L'analyse des difficultés rencontrées par les révolutionnaires réels réellement parvenus au pouvoir peut aboutir à deux conclusions opposées : celle qui prévaut dans les médias et dans l'Université mainstream, pour lesquels la révolution n'est, au vu de l'expérience, vraiment pas souhaitable. Et celle du prolétariat pour qui la prochaine révolution devra aller beaucoup plus fort et beaucoup plus loin. Il lui va falloir reprendre le pouvoir dans la culture (et user du smart power utilisé par la bourgeoisie qui dose simultanément raison, séduction, ruse et contrainte) en posant l'évidence que la révolution qui conduit à la prise du pouvoir du prolétariat est un droit absolu, qu'elle est même le fondement de tous les droits futurs.

Faire la révolution implique de détruire beaucoup de belles et grandes choses consciemment, mais cette table rase, paradoxalement, est bien davantage à la portée du prolétariat aujourd'hui qu'en 1917, au vu des destructions culturelles dues au capitalisme lui-même : la nature, les nations, les villes, le langage, l'art, le respect humain, la morale élémentaire et le savoir-vivre sous toutes leurs formes sont passés à l'as au cours du vingtième siècle, écrasés par le rouleau compresseur de la marchandise et par la soif du profit.

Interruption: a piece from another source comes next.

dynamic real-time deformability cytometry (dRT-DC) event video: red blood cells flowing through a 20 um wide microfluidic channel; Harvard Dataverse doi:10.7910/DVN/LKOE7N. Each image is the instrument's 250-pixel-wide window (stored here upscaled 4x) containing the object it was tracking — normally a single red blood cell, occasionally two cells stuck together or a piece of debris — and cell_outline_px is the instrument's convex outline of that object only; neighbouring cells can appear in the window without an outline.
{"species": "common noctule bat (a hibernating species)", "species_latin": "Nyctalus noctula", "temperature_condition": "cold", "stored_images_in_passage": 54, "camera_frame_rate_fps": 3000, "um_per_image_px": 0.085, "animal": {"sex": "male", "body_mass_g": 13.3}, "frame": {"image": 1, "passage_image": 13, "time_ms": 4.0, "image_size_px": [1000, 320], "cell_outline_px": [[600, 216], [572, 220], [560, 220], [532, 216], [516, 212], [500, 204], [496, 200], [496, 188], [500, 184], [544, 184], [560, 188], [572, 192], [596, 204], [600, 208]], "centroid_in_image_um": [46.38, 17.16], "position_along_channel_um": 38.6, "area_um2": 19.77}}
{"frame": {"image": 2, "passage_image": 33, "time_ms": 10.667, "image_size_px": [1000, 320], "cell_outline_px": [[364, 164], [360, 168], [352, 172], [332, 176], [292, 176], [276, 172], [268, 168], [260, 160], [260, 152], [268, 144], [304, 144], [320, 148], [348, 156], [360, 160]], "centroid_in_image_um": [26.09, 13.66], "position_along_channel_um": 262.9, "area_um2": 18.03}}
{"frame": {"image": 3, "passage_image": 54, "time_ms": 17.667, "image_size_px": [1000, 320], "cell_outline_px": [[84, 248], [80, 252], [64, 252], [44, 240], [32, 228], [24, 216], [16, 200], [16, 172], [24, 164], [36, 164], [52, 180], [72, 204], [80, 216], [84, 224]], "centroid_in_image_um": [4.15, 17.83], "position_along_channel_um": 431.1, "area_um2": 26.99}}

La dictature du prolétariat était-elle (est-elle) une "dictature tout court"? Évidemment oui !

La répression qu'elle inflige aux intellectuels exprimant des tendances bourgeoises est-elle légitime? Absolument oui ! Est-elle toujours souhaitable? Non, dans la mesure où la critique de bonne foi renforce ce qu'elle critique. Mais il n'existe plus guère de critique de bonne foi provenant de la bourgeoisie.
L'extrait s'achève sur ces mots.